This is a good decision from the Supreme Court:
The Supreme Court called Monday for a retreat from the strict national sentencing guidelines set during the “war on drugs” of the 1980s, ruling that federal judges may set prison terms well below those recommendations.[…]
In 1986 — alarmed by the sudden increase in the use of crack — Congress applied harsh mandatory minimums to crack-related crimes. As the court’s majority opinion noted Monday, legislators apparently believed that crack was highly addictive, that its users were more prone to violence, that it was more harmful to users than powder — especially to children whose mothers had smoked crack during pregnancy — and that its low cost and short but intense high made it particularly popular among young people.
Under the law, dealing 5 grams of crack could send a seller to prison for five years — the same sentence imposed for 500 grams of powder cocaine.
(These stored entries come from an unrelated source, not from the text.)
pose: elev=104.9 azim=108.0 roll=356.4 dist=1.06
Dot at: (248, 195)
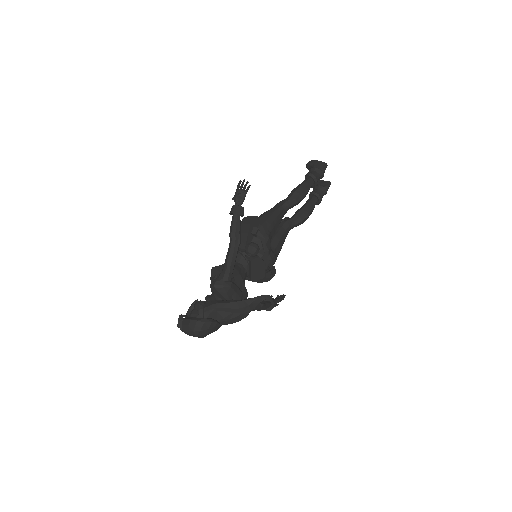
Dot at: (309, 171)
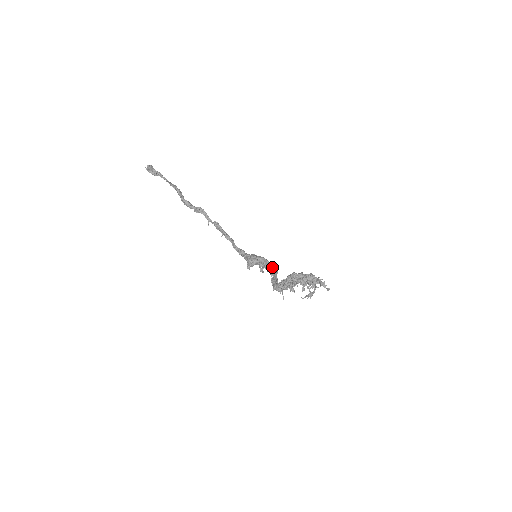
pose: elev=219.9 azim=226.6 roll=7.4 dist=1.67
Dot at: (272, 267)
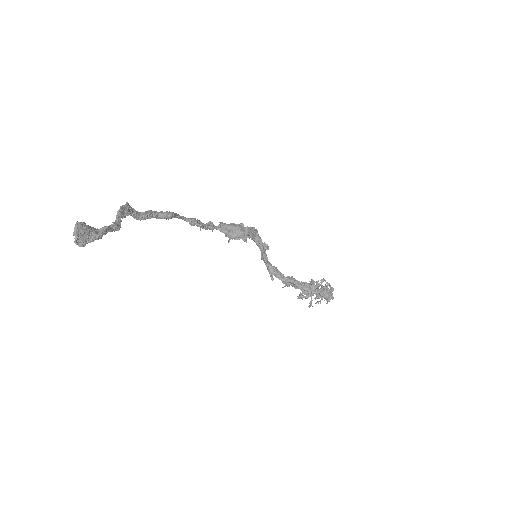
Dot at: (260, 240)
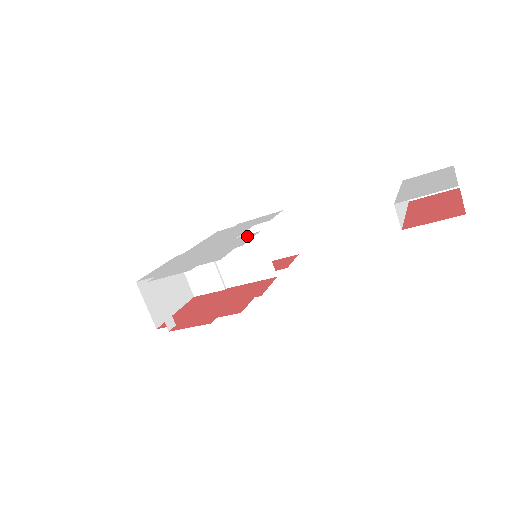
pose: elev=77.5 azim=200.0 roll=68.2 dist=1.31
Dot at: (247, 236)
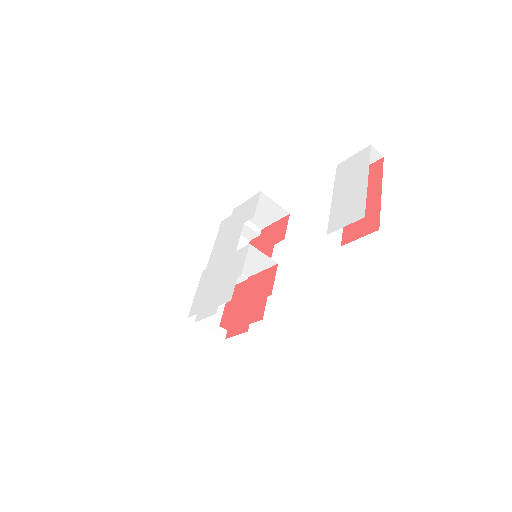
Dot at: (242, 252)
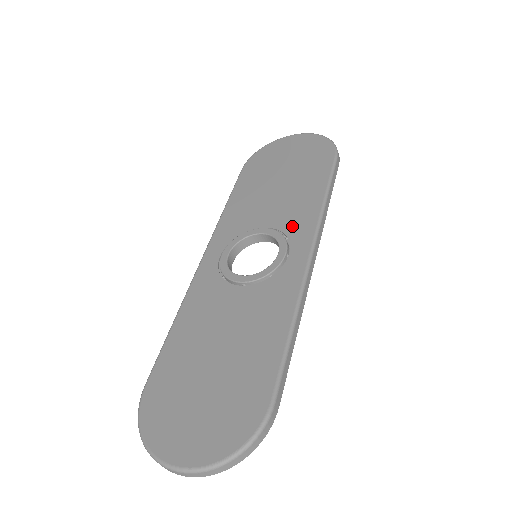
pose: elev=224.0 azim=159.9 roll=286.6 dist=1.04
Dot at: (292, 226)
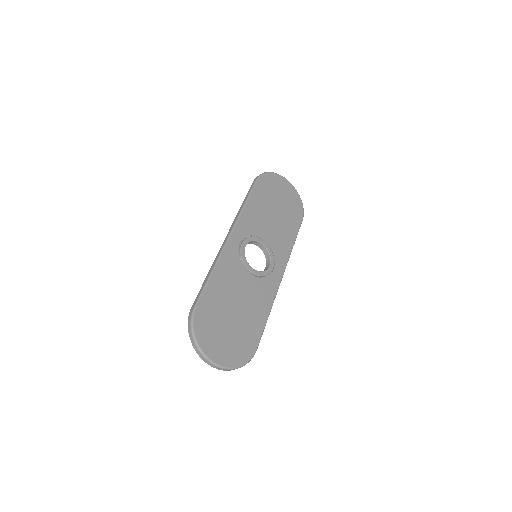
Dot at: (277, 251)
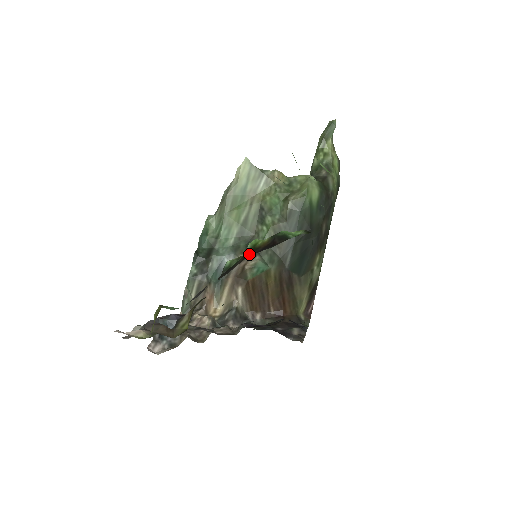
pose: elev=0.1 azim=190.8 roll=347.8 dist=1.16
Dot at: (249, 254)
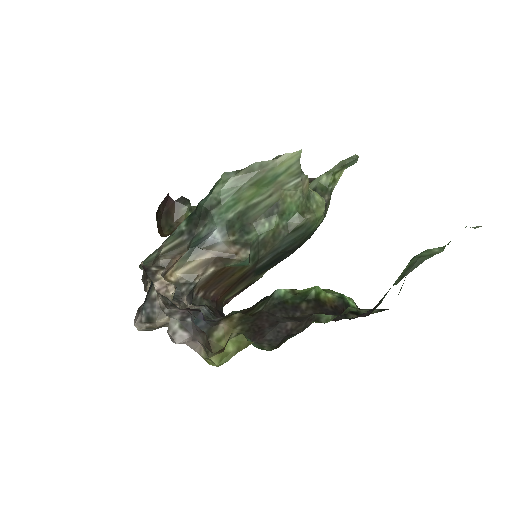
Dot at: (321, 309)
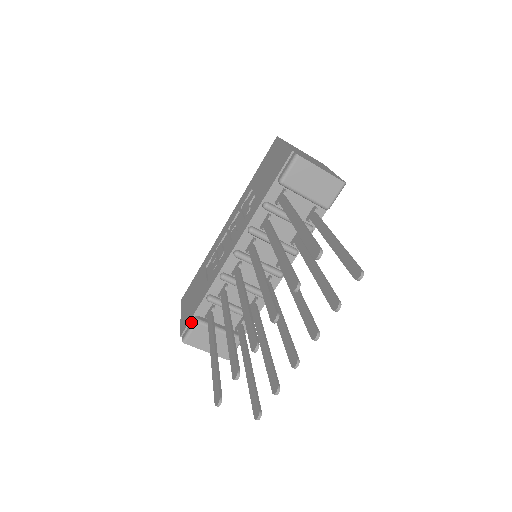
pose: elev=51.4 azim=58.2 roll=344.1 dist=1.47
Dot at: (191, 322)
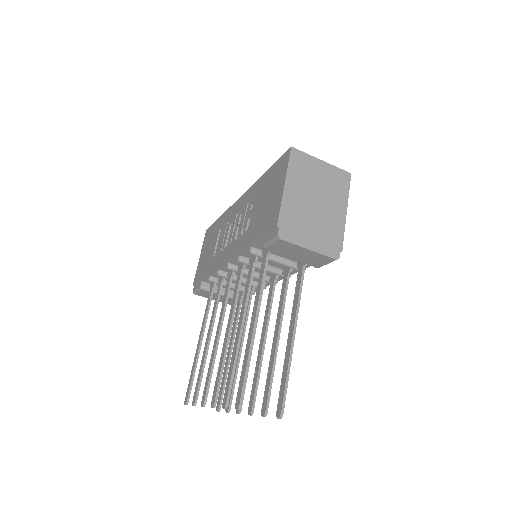
Dot at: (199, 284)
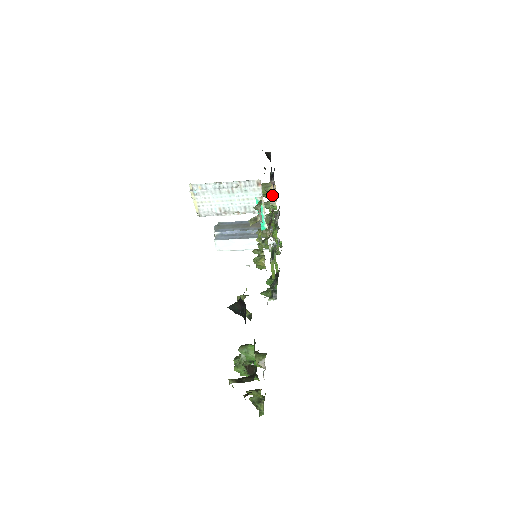
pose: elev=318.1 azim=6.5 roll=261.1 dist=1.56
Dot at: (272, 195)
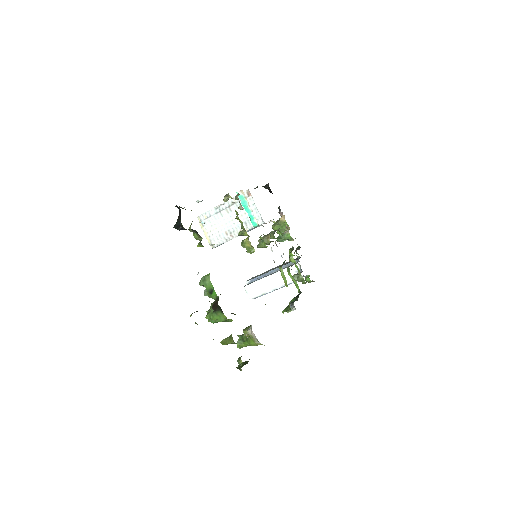
Dot at: (285, 227)
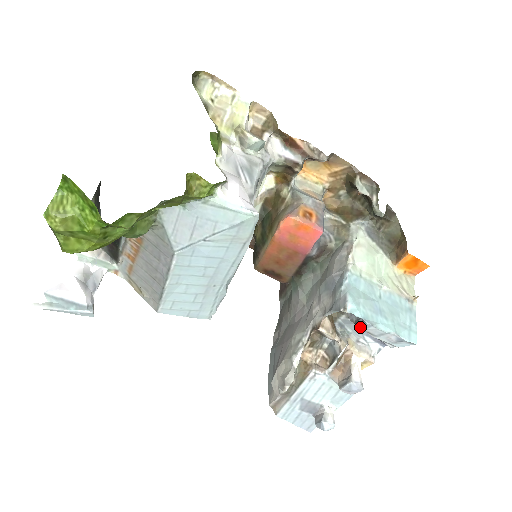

No question that crack is highly addictive. But the problem is two-fold:
First, Congress made an arbitrary decision because it was good politics. No surprise there; that happens all the time (see sex offender registries) More importantly though, this law disproportionately affects minorities. I’m not sure the intent was to do that, but as is nearly always the case in feel-good lawmaking, it was certainly the effect. Crack is a much cheaper drug than powdered cocaine and, therefore, became much more prevalent in the African American community and other communities with lower income levels. The result was that African Americans were the chief targets of the law. Many hundreds of thousands of them are in jail for much longer periods because they couldn’t afford the powdered version.
But that’s just me. What do you think? Personally, I think the “War on Drugs” is nothing but a scam perpetrated by politicians who’d rather you focus on that than their own incompetence. It’s a feel-good, reactive “war.” I don’t blame this on the Bush administration – it’s been going on far longer than this – but if Bush and future presidents want an example where pre-emptive war is a good idea, then this is certainly one where that philosophy would work. Legalize or decriminalize drugs like pot and pardon every single person who is serving or has served time for it. Then, find other ways to deal with harsher addictive drugs like cocaine, heroin, and meth.
I’ve no problem with major dealers being incarcerated. My problem is with recreational users-turned-addicts being put in jail. Not only does it cost you and me many, many billions of dollars a year, it accomplishes nothing to solve any drug problem we have in this country.